Doing The dishes is indeed a classic example - especially when the next meal requires them, and I'm the one who's inconvenienced eating off the table top ;-)

A system for keeping a (relatively) tidy desk can work as you say with regular repetition of key tasks. One thing that helps me is having all the papers and books for the set of projects I am most involved with at no more than arm's length.

Couple that with some file trays for storing relevant papers and documents and the system pretty much runs itself. I keep my in-tray just beyond reach so that I have to get up and (in theory) sort through the contents there for further processing.

That is supposed to happen daily but definitely gets done when the in-tray is full (at approx a six inch stack!)
October 18, 2008 at 12:40 | Unregistered CommenterMark McClure Coaching
I've been applying this approach to the washing up for the last few days, and it's been working wonders. Before I was aiming to do them once a day (the ones that can't go in the dishwasher), but often I'd end up putting them off, letting the pile get bigger, etc. Now I do the few non-dishwasher dishes after every meal, and it feels so much easier. I'm even taking some satisfaction in having a clean sink and counter all the time....
October 20, 2008 at 17:38 | Unregistered CommenterMartin
This is exactly why www.flylady.net is so successful. You clean MORE often than necessary in short bursts to keep it simple enough that you don't procrastinate.
October 21, 2008 at 3:58 | Unregistered CommenterMel
Mark, would you advise applying this to big projects also? For example, to an academic paper that needs to get done?
October 21, 2008 at 18:31 | Unregistered CommenterAcademicEast
AcademicEast:

It's not quite what I was envisaging in the article because the idea is completely to clear the task each time (after the initial getting on top). But I don't see why it wouldn't work - you might try working a series of timed bursts on it, which is a technique I definitely know does work!
October 22, 2008 at 12:24 | Registered CommenterMark Forster
When forcing yourself ask "why?"

Take the idea of water - even at rest it has great potential energy and power. When it takes action it follows the natural forces (of gravity and contours). It does not struggle. It's direction and trajectory are part of what is natural - "downhill" movement.

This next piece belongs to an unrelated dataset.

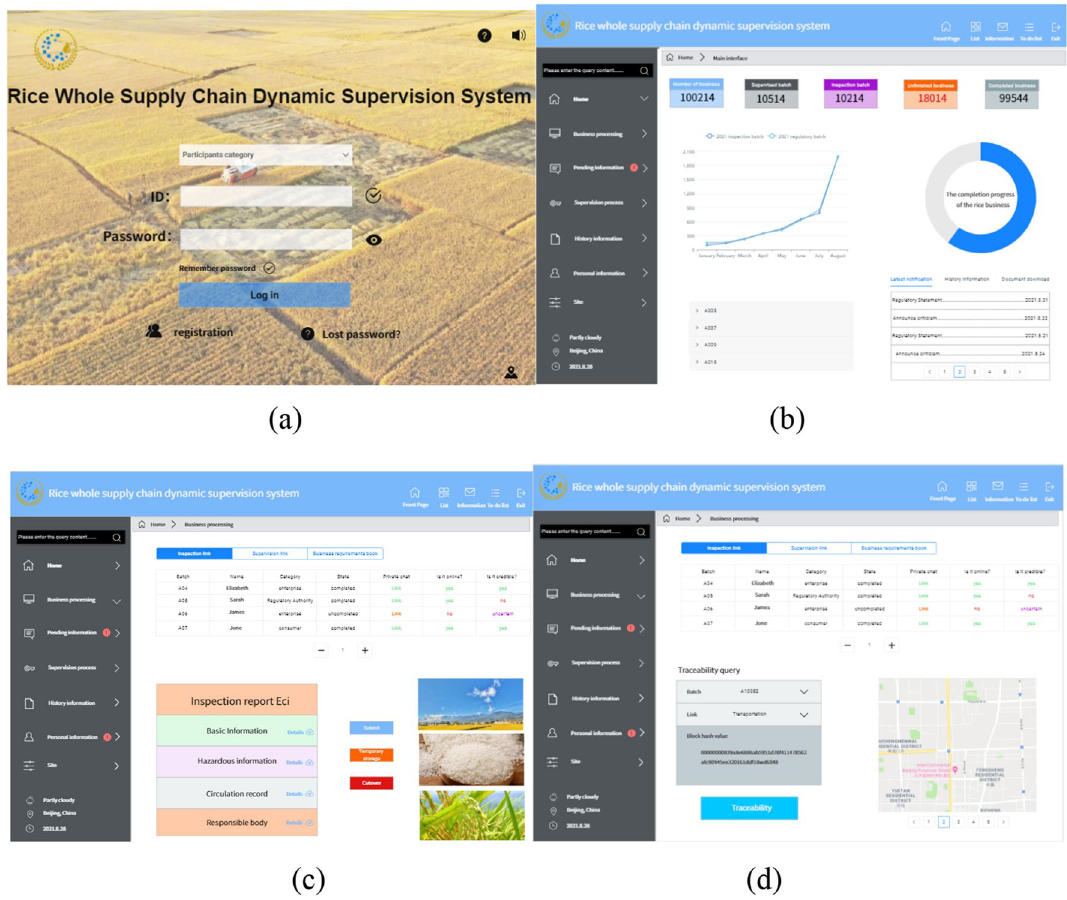
Figure 8. Prototype system interface diagramWe carried out simulation analysis on the prototype system of dynamic supervision of rice supply chain. The hardware environment is: the processor is Intel(R) Xeon Gold 6230 CPU@2.10 GHz 2.10 GHz (2 processors), the memory is 64.0 GB, and the hard disk is 8 T. Software environment: Linux version is 16.0.0, Ubuntu version is 20.04.1. Use Fabric 2.1 to build the prototype system, where the Docker version is 20.10.7, the docker-compose version is 1.25.0, and the Go language version is 1.17.2. Number of nodes: 10 supervisory nodes, 30 enterprise nodes, and 10 consumer nodes.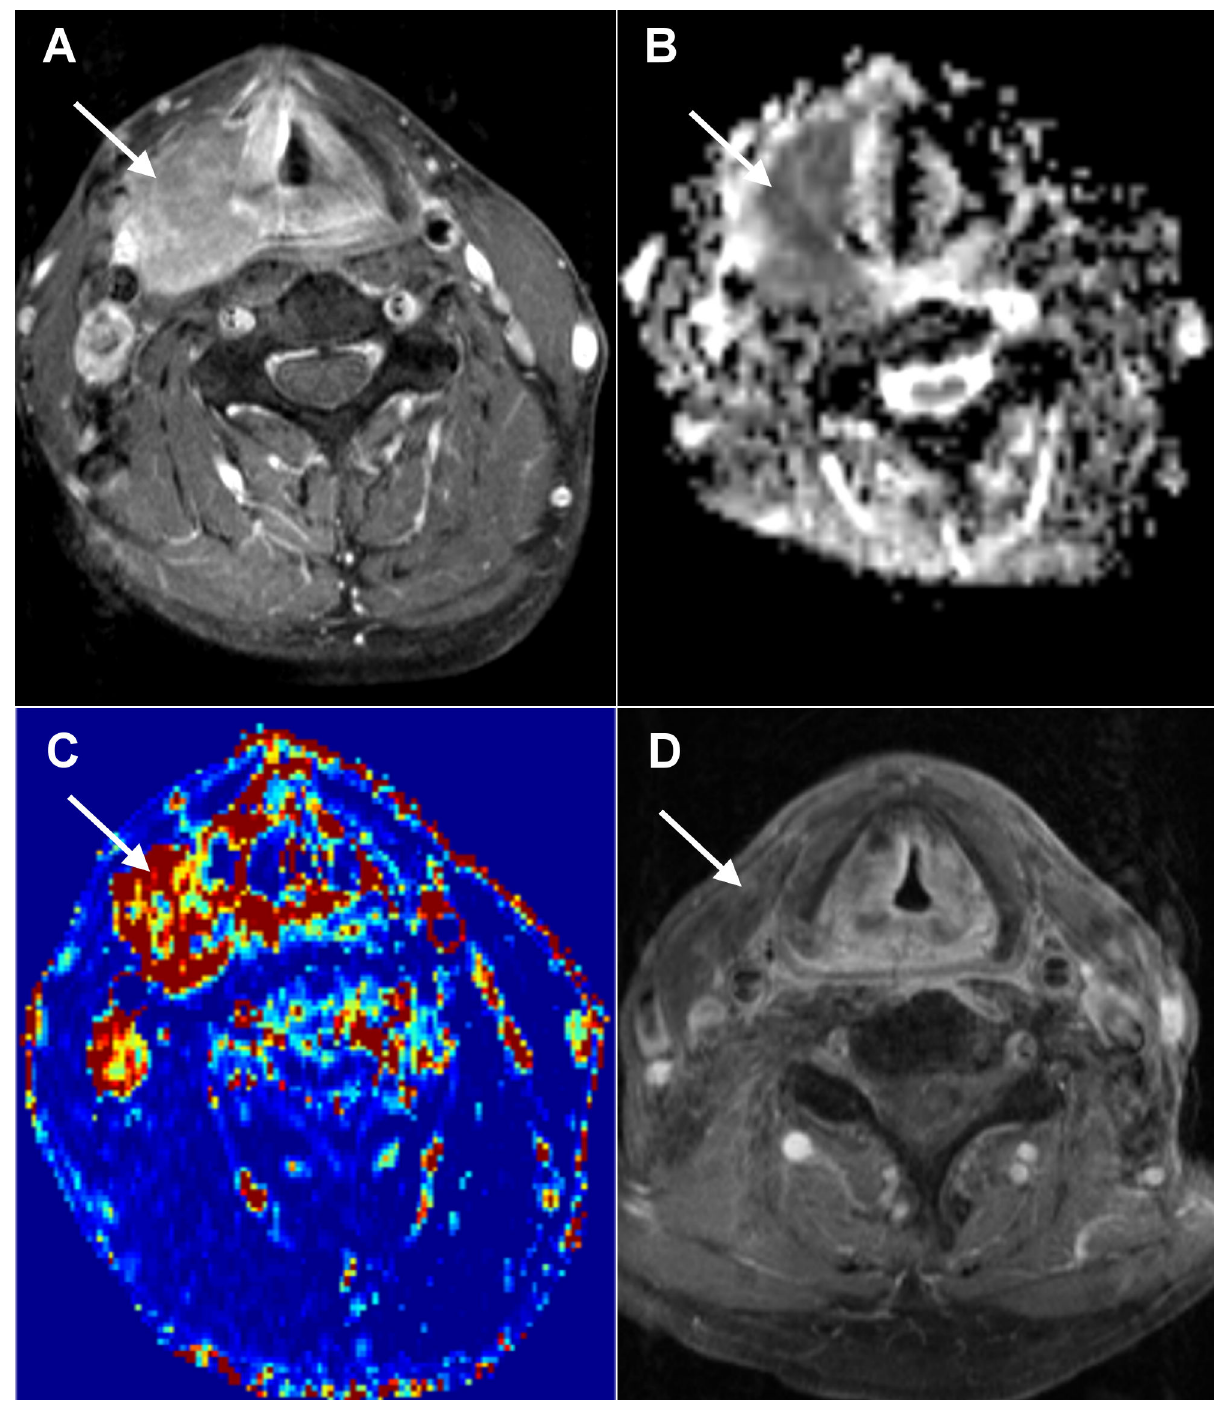
Figure 2. Local control in a 52-year-old man with hypopharyngeal SCC after chemoradiation. A. A pretreatment axial- enhanced MRI shows the right hypopharynx tumor (arrow). B. The corresponding PWI map shows the tumor with a K trans value of 0.614 min -1 . C. The corresponding ADC map shows the tumor with an ADC value of 0.98 × 10 -3 mm 2 /s. D. Post-treatment axial- enhanced MRI shows the regression of the right hypopharynx tumor. A 18-month clinical and imaging follow-up did not disclose any tumor growth.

PAUSE between activities to regain objectivity and enthusiasm - and to dissipate negative feelings like guilt or negative thoughts like "should". Not over-reacting from guilt or fear or under-reacting from apathy (disguised fears). Let go of focussing on outcomes and be open to other paths to flow downhill with. Slowing down to doing LESS helps to see these paths.
July 7, 2013 at 11:22 | Unregistered Commentermichael
michael:

I'm not sure that water is a very good analogy. Water doesn't "take action". It simply does what water does.

In the same way humans do what humans do. And what humans do includes a great deal of struggle and negativity. That's how we progress. It's no more use trying to get humans to behave like water than it is to get water to behave like humans.